GIVEN DATA:

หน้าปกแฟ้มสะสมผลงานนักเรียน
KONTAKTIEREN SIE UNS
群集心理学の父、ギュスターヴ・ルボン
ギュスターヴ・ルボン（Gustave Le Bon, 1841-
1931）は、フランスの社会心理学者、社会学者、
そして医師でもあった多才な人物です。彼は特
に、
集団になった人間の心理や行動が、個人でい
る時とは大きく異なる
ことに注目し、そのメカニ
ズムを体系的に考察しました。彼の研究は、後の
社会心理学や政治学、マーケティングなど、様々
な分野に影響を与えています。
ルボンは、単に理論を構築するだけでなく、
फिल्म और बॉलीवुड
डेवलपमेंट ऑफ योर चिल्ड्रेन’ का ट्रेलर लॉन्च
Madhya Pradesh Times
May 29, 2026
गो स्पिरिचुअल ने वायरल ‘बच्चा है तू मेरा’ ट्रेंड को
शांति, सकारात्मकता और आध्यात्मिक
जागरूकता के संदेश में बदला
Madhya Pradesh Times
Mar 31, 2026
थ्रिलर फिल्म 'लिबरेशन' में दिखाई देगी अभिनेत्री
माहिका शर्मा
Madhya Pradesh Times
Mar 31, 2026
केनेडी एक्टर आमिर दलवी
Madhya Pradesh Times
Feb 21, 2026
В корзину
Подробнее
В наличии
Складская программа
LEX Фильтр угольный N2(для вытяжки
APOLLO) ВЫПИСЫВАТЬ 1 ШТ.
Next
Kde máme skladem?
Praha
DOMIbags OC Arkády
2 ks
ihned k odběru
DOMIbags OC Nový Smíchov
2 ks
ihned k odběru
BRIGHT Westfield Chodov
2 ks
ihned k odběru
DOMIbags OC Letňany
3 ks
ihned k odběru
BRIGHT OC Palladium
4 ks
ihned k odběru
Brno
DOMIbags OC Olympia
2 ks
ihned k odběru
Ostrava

PROBLEM TO WORK ON:
Copy all of the data above line for line, keeping every character, line break, and script unchanged.

YOUR SOLUTION:
หน้าปกแฟ้มสะสมผลงานนักเรียน
KONTAKTIEREN SIE UNS
群集心理学の父、ギュスターヴ・ルボン
ギュスターヴ・ルボン（Gustave Le Bon, 1841-
1931）は、フランスの社会心理学者、社会学者、
そして医師でもあった多才な人物です。彼は特
に、
集団になった人間の心理や行動が、個人でい
る時とは大きく異なる
ことに注目し、そのメカニ
ズムを体系的に考察しました。彼の研究は、後の
社会心理学や政治学、マーケティングなど、様々
な分野に影響を与えています。
ルボンは、単に理論を構築するだけでなく、
फिल्म और बॉलीवुड
डेवलपमेंट ऑफ योर चिल्ड्रेन’ का ट्रेलर लॉन्च
Madhya Pradesh Times
May 29, 2026
गो स्पिरिचुअल ने वायरल ‘बच्चा है तू मेरा’ ट्रेंड को
शांति, सकारात्मकता और आध्यात्मिक
जागरूकता के संदेश में बदला
Madhya Pradesh Times
Mar 31, 2026
थ्रिलर फिल्म 'लिबरेशन' में दिखाई देगी अभिनेत्री
माहिका शर्मा
Madhya Pradesh Times
Mar 31, 2026
केनेडी एक्टर आमिर दलवी
Madhya Pradesh Times
Feb 21, 2026
В корзину
Подробнее
В наличии
Складская программа
LEX Фильтр угольный N2(для вытяжки
APOLLO) ВЫПИСЫВАТЬ 1 ШТ.
Next
Kde máme skladem?
Praha
DOMIbags OC Arkády
2 ks
ihned k odběru
DOMIbags OC Nový Smíchov
2 ks
ihned k odběru
BRIGHT Westfield Chodov
2 ks
ihned k odběru
DOMIbags OC Letňany
3 ks
ihned k odběru
BRIGHT OC Palladium
4 ks
ihned k odběru
Brno
DOMIbags OC Olympia
2 ks
ihned k odběru
Ostrava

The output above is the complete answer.